Perancangan Ulang Konstitusi untuk Antisipasi Perkembangan Zaman Diperlukan
Oleh
Susana Rita
·3 menit baca
JAKARTA, KOMPAS - Perkembangan zaman dan teknologi membuat penyusunan ulang Konstitusi Indonesia semakin diperlukan. Penyegaran konsep ideologi negara juga perlu dilakukan.
Menurut Penanggung Jawab Acara Temu Akbar III Mufakat Budaya Indonesia (MBI) 2018 Radhar Panca Dahana, perkembangan dunia modern yang sangat cepat akibat globalisasi membuat seluruh aspek kehidupan berbangsa dan bernegara di Indonesia juga mengalami perubahan. Evolusi ini juga perlu dilakukan pada konsep Konstitusi di Indonesia, Undang-Undang Dasar 1945 (UUD 45) yang kini sudah kurang sesuai dengan dunia modern.

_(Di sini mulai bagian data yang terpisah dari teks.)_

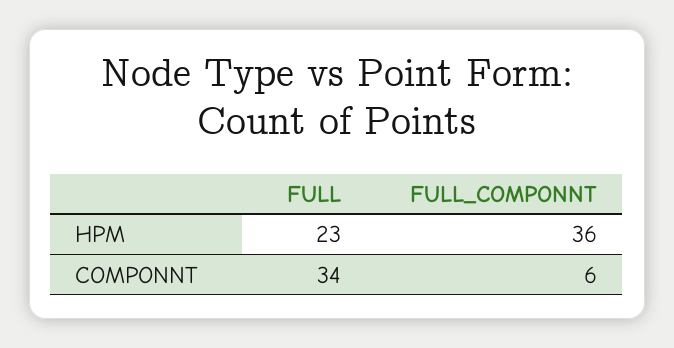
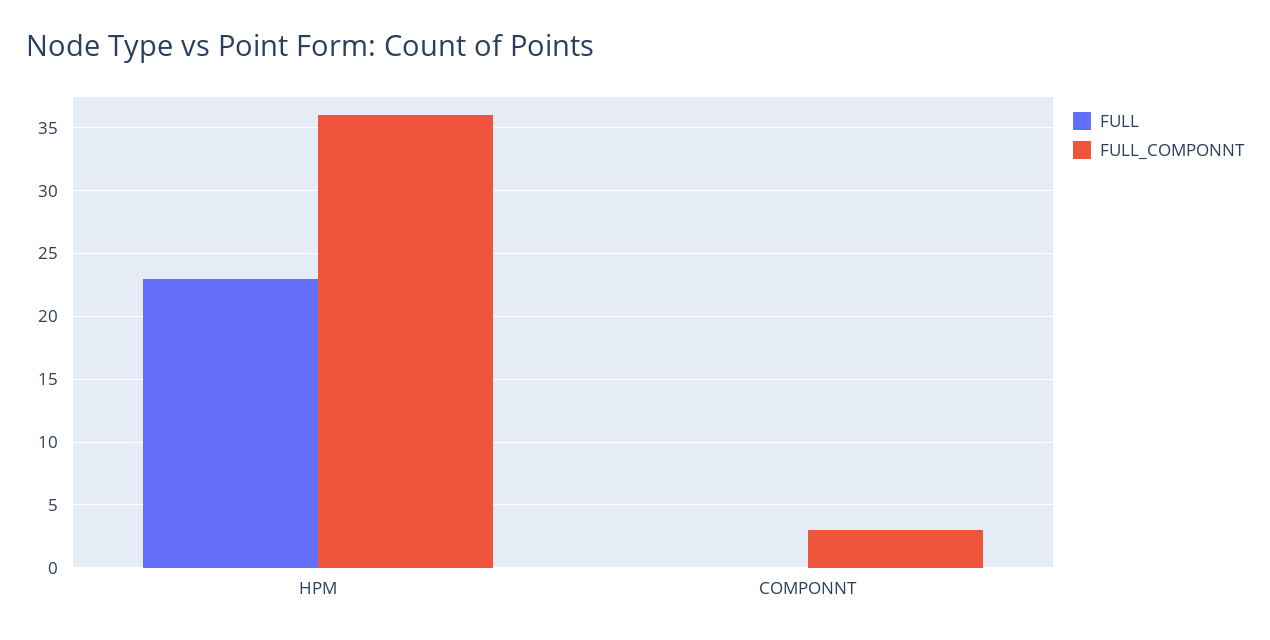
  {
    "FULL": {
      "HPM": 23,
-     "COMPONNT": 34
+     "COMPONNT": 0
    },
    "FULL_COMPONNT": {
      "HPM": 36,
-     "COMPONNT": 6
+     "COMPONNT": 3
    }
  }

Radhar mengungkapkan, beberapa nilai dalam UUD 45 sudah tidak relevan dengan era modern. Penyusunan ulang diharapkan mampu memperjelas identitas bangsa Indonesia.
"Kalau Konstitusi negara jelas, pengelolaan negara juga akan jelas dan efektif," katanya.
Ketua Sidang Komisi Konstitusi MBI Refly Harun mengungkapkan, hasil sidang menghasilkan usulan penataan ulang UUD 45 yang berdasarkan pada prinsip konstitusi modern, yaitu demokratis, pluralis, dan mampu menjawab perkembangan ilmu pengetahuan dan teknologi.
Beberapa nilai dalam UUD 45 sudah tidak relevan dengan era modern. Penyusunan ulang diharapkan mampu memperjelas identitas bangsa Indonesia.
Menurut Refly, saat ini UUD 45 kurang tertata dan memuat aturan yang tumpang tindih. Ia mencontohkan lembaga legislatif seperti DPR yang memiliki wewenang yang amat kuat sementara MPR tidak memiliki otoritas sama sekali dan bahkan cenderung tidak bekerja.
Selain itu, tumpang tindih kewenangan juga terjadi antara Mahkamah Konstitusi dengan Mahkamah Agung. Padahal, seharusnya kekuasaan antar lembaga pemerintahan diatur jelas dalam konstitusi negara.
Hasil sidang Komisi menyarankan perubahan konstitusi dilakukan oleh tim ahli yang ditunjuk oleh Presiden. Mereka harus merupakan orang yang ahli di bidangnya dan bukan anggota partai. Hal ini amat penting dipenuhi agar konstitusi yang dirancang tidak mengandung unsur kepentingan salah satu partai.
Penafsiran Pancasila
Sementara Ketua Sidang Komisi Ideologi MBI Marko Mahin menuturkan, Pancasila membutuhkan bentuk implementasi baru dalam kehidupan masyarakat. Selama ini, ideologi negara hanya ditafsirkan melalui satu pihak, yaitu negara. Akibatnya, nilai-nilai yang terkandung jauh dari praktek hidup masyarakat dan hanya menjadi jargon, slogan, atau yel-yel.
Pemaknaan masyarakat tentang Pancasila perlu diartikan sesuai penafsiran positif masing-masing individu. Pancasila bukanlah sesuatu yang asing karena berasal dari kebudayaan Indonesia. Penafsiran dari berbagai macam budaya diharapkan dapat menginternalisasi nilai luhur dalam Pancasila pada seluruh bangsa.
"Multitafsir secara positif akan membuat Pancasila menjadi bagian hidup yang tak terpisahkan dari seluruh rakyat Indonesia," ungkapnya.
Abdullah Sumrahadi, Ketua Sidang Komisi Kebangsaan MBI mengatakan Indonesia tidak boleh melupakan jati diri Indonesia yang beragam, inklusif, dan berjiwa gotong royong. Untuk itu, negara perlu memberikan peranan yang lebih besar kepada minoritas dan perempuan dalam ruang publik.
Selain itu, Abdullah mengingatkan agar kebijakan tersebut tidak menjadi gagasan belaka. Selama ini, masih banyak pos-pos pemerintahan yang masih dipegang kalangan mayoritas. "Mereka (minoritas) jangan hanya jadi pelengkap saja. Berikan mereka otoritas yang tepat dan kuat agar dapat membentuk program atau aturan yang lebih adil," pungkasnya.